[Circuit design text data]

━━━━━━

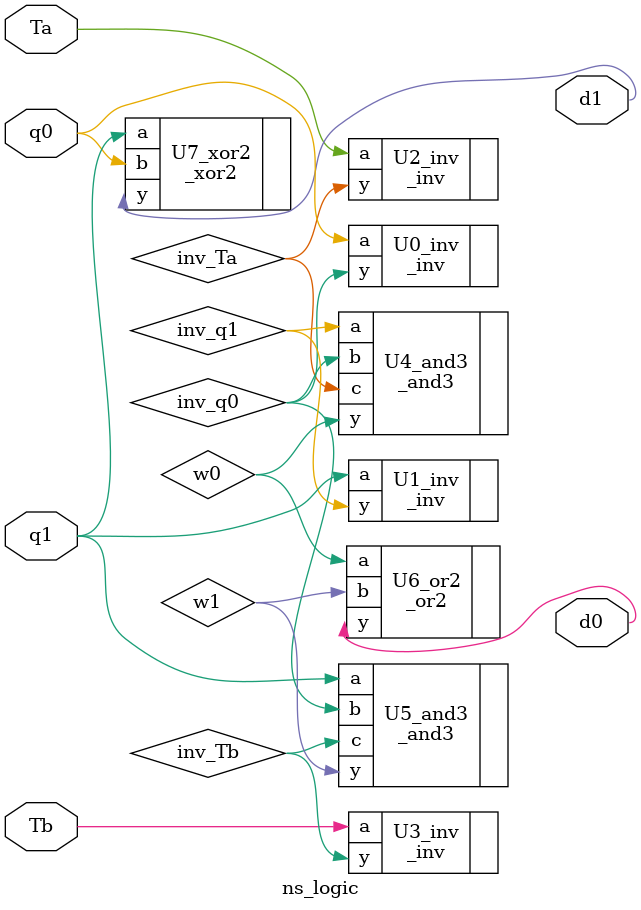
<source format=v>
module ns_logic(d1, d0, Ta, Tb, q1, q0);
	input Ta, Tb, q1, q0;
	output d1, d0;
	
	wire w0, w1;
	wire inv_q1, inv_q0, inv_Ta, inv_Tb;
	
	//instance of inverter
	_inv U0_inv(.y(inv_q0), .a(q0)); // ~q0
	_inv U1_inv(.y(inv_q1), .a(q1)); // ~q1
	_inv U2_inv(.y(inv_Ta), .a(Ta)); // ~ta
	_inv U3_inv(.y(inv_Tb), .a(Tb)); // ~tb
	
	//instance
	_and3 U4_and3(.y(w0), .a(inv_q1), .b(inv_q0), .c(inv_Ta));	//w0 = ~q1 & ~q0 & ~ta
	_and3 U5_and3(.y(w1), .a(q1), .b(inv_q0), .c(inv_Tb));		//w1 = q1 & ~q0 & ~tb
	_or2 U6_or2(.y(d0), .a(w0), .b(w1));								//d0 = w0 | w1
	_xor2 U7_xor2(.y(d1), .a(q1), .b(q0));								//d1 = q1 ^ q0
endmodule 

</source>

━━━━━━

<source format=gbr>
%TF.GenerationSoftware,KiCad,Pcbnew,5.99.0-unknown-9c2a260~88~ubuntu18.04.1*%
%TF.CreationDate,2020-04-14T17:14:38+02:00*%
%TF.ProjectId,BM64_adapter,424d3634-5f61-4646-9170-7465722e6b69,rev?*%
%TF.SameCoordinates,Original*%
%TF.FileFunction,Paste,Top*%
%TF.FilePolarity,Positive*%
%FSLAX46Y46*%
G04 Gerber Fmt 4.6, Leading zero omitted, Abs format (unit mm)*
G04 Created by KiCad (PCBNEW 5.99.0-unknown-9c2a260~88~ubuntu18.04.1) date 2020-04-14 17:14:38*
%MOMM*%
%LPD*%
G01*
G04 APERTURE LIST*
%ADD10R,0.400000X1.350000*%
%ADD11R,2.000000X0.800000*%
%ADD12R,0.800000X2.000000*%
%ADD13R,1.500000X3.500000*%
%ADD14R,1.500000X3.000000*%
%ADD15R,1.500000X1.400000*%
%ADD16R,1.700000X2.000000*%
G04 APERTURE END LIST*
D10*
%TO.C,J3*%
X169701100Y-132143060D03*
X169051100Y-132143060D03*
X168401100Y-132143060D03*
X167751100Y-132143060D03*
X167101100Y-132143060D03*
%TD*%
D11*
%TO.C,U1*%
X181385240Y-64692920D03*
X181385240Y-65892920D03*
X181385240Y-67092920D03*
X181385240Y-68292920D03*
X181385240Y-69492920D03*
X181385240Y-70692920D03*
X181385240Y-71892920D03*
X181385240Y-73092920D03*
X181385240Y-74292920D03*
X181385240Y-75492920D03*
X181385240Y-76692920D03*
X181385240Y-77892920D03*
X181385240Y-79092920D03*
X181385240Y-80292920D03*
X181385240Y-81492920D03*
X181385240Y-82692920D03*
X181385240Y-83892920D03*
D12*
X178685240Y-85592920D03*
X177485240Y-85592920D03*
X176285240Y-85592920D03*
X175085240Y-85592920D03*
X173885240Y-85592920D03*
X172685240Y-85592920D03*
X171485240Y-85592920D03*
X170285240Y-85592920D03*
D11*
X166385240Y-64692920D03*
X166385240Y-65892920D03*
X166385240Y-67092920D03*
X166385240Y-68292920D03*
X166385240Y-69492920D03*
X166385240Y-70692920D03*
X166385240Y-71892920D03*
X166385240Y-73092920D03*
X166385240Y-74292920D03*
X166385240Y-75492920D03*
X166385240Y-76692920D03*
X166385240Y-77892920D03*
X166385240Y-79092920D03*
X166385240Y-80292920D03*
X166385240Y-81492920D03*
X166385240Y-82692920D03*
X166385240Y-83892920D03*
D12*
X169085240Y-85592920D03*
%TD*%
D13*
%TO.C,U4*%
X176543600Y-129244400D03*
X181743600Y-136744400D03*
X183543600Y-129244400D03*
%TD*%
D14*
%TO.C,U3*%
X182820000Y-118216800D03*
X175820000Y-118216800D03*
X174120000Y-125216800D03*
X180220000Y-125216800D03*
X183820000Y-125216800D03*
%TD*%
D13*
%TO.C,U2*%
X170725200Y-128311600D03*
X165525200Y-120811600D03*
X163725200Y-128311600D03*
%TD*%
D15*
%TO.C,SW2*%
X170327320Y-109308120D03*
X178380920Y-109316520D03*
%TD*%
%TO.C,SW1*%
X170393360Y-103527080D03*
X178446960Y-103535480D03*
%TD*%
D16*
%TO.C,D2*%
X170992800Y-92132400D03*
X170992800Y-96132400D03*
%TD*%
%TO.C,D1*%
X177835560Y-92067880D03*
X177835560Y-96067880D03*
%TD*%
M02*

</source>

━━━━━━

• [ABOUT THIS EXERCISE]:
What you return must be an exact retyping of the lines above starting at the line with "<source format=v>" and ending at the line with "U3_inv(.y(inv_Tb), .a(Tb)); // ~tb", and nothing besides.

• [TASK SOLUTION]:
<source format=v>
module ns_logic(d1, d0, Ta, Tb, q1, q0);
	input Ta, Tb, q1, q0;
	output d1, d0;
	
	wire w0, w1;
	wire inv_q1, inv_q0, inv_Ta, inv_Tb;
	
	//instance of inverter
	_inv U0_inv(.y(inv_q0), .a(q0)); // ~q0
	_inv U1_inv(.y(inv_q1), .a(q1)); // ~q1
	_inv U2_inv(.y(inv_Ta), .a(Ta)); // ~ta
	_inv U3_inv(.y(inv_Tb), .a(Tb)); // ~tb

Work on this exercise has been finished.